We’re on many cycle routes and the terrain is perfect cycling country and also, if you’re on a narrow boat on the canal, you can walk from Golden Nook Bridge to find us.
The church consists of a south porch, nave, chancel and north vestries; a simple plan with bellcote on the gable of the nave pitched slated roofs. Rock cut sandstone, ashlared internally; fairly plain and bold gothic details taken from the late 13th century. The church was built on a virgin site in 1860 to the designs of Thomas Bower of Nantwich; good Kempe style windows in the chancel.
The building was funded by Colonel Tomkinson of Willington Hall. The design is conventional and follows the accepted pattern adopted at the time of building. The church was licensed for worship in 1861 although not consecrated until 1868. It was a chapel of ease to St. Andrew Tarvin until 1956 when the ‘parish’ was created.
Recent changes included removing the fitted benches and levelling the floors, storing a very large stone font under the nave floor and providing a new font at the east end of the nave opposite the pulpit. We also installed a new kitchenette and accessible toilet.
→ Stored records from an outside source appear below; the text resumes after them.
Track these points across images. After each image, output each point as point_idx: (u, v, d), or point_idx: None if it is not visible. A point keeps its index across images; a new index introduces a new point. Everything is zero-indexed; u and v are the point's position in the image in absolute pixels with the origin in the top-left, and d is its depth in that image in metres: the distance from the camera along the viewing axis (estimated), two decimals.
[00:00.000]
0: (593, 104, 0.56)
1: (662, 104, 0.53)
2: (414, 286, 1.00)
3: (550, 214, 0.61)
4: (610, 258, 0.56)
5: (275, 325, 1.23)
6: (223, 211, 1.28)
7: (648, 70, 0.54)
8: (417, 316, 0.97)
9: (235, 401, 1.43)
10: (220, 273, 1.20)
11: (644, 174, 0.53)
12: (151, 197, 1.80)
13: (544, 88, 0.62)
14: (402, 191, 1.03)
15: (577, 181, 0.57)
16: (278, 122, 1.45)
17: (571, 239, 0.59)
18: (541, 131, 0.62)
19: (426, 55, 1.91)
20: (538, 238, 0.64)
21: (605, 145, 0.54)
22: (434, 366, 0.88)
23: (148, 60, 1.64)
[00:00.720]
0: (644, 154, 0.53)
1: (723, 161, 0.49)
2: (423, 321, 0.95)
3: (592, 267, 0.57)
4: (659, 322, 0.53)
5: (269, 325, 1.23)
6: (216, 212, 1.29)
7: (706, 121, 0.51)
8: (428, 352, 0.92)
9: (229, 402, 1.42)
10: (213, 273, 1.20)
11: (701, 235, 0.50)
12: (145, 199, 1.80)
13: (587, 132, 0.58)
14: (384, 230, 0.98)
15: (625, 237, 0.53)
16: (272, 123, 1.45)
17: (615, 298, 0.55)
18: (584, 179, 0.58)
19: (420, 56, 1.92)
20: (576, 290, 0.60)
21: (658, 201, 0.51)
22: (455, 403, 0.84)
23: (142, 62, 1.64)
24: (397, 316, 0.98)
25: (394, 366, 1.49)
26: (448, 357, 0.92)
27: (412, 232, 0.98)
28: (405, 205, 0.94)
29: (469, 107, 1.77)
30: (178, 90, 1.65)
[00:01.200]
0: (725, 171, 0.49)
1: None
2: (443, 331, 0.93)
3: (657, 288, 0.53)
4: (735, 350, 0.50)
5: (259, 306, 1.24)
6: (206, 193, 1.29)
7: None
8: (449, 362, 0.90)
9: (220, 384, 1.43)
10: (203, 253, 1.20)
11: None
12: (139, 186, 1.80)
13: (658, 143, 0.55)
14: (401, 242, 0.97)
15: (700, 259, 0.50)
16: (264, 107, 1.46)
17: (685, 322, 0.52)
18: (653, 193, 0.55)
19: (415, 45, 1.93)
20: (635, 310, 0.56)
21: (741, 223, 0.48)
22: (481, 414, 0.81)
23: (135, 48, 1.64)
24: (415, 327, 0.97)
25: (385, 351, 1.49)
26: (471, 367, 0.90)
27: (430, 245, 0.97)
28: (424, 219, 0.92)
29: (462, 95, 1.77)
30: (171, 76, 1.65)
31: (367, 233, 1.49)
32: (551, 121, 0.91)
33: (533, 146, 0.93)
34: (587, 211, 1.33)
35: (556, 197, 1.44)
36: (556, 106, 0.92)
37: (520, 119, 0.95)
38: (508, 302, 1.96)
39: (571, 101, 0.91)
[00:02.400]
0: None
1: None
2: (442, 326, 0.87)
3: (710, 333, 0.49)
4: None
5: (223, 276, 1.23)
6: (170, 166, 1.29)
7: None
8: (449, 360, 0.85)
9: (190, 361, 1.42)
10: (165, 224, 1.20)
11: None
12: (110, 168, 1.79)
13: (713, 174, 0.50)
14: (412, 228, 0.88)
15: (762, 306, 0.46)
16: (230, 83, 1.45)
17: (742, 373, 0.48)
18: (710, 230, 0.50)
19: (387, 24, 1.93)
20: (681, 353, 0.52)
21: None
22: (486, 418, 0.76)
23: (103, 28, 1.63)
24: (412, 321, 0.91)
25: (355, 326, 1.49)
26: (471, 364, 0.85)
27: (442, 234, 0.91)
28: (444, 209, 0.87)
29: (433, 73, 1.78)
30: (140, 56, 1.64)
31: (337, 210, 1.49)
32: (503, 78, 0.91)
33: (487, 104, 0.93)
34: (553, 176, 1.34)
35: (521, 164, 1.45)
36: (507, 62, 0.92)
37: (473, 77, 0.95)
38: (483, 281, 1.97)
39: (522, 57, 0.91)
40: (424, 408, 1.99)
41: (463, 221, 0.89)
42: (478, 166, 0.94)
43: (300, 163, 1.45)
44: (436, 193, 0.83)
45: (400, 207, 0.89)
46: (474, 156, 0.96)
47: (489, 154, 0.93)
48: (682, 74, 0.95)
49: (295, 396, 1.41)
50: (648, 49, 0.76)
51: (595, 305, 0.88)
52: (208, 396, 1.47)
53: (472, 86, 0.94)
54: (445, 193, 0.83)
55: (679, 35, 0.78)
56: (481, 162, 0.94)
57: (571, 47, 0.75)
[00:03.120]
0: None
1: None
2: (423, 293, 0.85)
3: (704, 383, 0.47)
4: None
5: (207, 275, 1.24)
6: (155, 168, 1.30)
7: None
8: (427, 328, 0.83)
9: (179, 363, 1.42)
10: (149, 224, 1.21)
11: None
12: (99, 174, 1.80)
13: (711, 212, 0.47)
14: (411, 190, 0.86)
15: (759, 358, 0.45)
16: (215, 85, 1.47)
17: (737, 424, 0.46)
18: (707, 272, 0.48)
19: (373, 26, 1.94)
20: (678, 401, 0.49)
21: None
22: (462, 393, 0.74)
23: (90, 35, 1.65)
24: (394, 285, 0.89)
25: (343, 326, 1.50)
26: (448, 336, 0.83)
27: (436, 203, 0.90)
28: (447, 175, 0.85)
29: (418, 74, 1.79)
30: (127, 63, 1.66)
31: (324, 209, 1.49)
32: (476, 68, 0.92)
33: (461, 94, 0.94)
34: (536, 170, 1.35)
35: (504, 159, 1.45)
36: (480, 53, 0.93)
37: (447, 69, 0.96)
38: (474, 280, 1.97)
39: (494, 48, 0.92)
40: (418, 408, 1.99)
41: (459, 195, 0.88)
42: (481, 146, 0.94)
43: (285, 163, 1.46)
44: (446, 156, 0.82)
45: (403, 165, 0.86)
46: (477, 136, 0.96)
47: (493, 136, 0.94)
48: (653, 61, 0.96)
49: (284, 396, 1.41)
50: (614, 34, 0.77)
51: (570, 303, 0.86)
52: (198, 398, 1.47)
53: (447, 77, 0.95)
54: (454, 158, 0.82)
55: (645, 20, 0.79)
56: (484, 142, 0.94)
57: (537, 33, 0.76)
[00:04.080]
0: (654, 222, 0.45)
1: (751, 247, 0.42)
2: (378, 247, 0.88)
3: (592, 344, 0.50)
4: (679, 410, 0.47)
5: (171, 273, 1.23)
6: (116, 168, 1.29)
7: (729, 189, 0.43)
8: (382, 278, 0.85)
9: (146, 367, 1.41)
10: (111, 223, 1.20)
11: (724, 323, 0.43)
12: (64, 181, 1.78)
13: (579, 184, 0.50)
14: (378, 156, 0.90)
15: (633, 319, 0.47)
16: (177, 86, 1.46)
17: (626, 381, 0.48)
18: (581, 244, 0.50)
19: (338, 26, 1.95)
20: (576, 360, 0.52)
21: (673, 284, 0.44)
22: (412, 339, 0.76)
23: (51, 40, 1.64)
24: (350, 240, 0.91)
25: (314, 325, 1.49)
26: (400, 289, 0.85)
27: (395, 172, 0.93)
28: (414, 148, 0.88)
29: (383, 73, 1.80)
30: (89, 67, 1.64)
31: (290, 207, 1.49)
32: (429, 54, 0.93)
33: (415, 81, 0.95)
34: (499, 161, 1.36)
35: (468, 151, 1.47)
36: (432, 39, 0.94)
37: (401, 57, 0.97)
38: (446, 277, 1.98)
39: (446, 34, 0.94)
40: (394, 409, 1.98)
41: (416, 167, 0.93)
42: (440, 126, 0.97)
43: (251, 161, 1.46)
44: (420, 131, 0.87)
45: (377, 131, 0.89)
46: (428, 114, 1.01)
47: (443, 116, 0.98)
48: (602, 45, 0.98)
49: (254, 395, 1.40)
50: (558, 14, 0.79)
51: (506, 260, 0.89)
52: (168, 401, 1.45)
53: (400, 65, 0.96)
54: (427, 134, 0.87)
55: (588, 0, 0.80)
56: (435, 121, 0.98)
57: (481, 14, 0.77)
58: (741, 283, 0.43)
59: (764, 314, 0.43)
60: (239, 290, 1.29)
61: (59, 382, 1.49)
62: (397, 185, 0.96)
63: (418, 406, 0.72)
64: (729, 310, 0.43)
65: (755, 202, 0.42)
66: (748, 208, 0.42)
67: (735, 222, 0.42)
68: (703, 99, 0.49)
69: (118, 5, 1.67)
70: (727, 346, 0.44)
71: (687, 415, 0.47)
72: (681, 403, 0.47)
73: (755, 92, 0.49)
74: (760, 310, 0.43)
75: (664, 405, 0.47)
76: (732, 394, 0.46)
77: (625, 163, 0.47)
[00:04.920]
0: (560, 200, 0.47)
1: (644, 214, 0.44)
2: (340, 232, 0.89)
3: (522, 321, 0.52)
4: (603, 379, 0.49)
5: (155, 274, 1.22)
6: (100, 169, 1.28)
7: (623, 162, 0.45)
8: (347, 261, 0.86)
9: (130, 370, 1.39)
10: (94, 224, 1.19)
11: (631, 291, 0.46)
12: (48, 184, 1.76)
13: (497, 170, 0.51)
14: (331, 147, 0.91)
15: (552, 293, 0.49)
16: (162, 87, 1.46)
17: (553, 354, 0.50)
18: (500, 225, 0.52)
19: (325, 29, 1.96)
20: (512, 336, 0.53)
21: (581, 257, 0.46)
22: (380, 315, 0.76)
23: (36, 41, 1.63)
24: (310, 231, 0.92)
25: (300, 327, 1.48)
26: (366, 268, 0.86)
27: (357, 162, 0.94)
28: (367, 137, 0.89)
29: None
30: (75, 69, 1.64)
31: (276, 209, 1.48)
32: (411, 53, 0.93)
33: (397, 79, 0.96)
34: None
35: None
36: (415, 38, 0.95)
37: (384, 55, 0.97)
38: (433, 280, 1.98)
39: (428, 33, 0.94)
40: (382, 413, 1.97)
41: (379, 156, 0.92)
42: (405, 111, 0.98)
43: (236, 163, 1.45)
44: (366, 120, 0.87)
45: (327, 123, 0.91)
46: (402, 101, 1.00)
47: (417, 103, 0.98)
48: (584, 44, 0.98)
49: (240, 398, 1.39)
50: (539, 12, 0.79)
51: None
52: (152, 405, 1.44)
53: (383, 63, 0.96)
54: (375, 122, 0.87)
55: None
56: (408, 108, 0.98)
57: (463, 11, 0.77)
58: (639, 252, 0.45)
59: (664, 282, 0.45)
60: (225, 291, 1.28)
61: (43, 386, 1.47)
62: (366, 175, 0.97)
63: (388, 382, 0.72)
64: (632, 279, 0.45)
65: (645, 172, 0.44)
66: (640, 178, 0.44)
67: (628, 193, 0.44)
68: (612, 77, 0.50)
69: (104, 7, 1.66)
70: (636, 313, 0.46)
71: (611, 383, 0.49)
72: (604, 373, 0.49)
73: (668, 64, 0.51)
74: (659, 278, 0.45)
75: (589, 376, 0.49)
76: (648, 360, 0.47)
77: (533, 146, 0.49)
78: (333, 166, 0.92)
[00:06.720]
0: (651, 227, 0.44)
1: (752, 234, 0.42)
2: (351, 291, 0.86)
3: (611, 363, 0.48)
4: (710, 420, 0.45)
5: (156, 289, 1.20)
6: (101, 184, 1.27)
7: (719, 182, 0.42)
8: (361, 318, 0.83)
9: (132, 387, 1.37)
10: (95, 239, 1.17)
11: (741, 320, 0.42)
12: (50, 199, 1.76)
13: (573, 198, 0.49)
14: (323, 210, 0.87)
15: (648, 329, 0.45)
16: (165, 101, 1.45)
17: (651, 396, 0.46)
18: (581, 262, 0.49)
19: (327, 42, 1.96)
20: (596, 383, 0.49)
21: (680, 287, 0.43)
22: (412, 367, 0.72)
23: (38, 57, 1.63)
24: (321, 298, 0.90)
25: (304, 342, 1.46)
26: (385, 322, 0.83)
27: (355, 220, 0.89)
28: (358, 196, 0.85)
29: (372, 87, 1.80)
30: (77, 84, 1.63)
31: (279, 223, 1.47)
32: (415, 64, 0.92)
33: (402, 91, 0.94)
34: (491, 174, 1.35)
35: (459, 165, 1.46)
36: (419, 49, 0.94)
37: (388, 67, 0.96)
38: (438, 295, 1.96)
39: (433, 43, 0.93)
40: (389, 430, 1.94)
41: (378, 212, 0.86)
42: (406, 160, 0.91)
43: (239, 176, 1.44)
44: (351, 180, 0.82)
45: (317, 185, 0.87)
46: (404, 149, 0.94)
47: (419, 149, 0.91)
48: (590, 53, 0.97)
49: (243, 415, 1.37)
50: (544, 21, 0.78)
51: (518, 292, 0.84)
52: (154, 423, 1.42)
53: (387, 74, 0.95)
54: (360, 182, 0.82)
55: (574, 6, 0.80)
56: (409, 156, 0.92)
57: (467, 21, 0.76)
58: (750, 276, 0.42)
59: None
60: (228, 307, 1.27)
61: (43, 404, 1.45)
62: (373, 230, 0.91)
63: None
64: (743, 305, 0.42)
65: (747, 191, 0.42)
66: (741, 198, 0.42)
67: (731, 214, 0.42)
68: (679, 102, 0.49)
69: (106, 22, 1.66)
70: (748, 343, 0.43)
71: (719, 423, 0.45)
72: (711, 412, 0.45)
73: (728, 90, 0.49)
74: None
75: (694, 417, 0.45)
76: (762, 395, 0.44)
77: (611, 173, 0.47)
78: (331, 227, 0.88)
Internally there is stained glass to the east, in the style of LE Kempe, donated by Colonel Thomkinson in 1861 and modern stained glass, of 1968 by Wippell Mowbray Ltd, at the west end. A reredos used to stand in front of the east window and this has recently been moved to the west end. The reredos was a donation of 1911 in memory of Cadet John Oakley ob.1891 age 16, with applied prints in the panels. This is a copy of a Flemish triptych in the church of St Mary in the Baltic city of Lubeck by Hans Memling.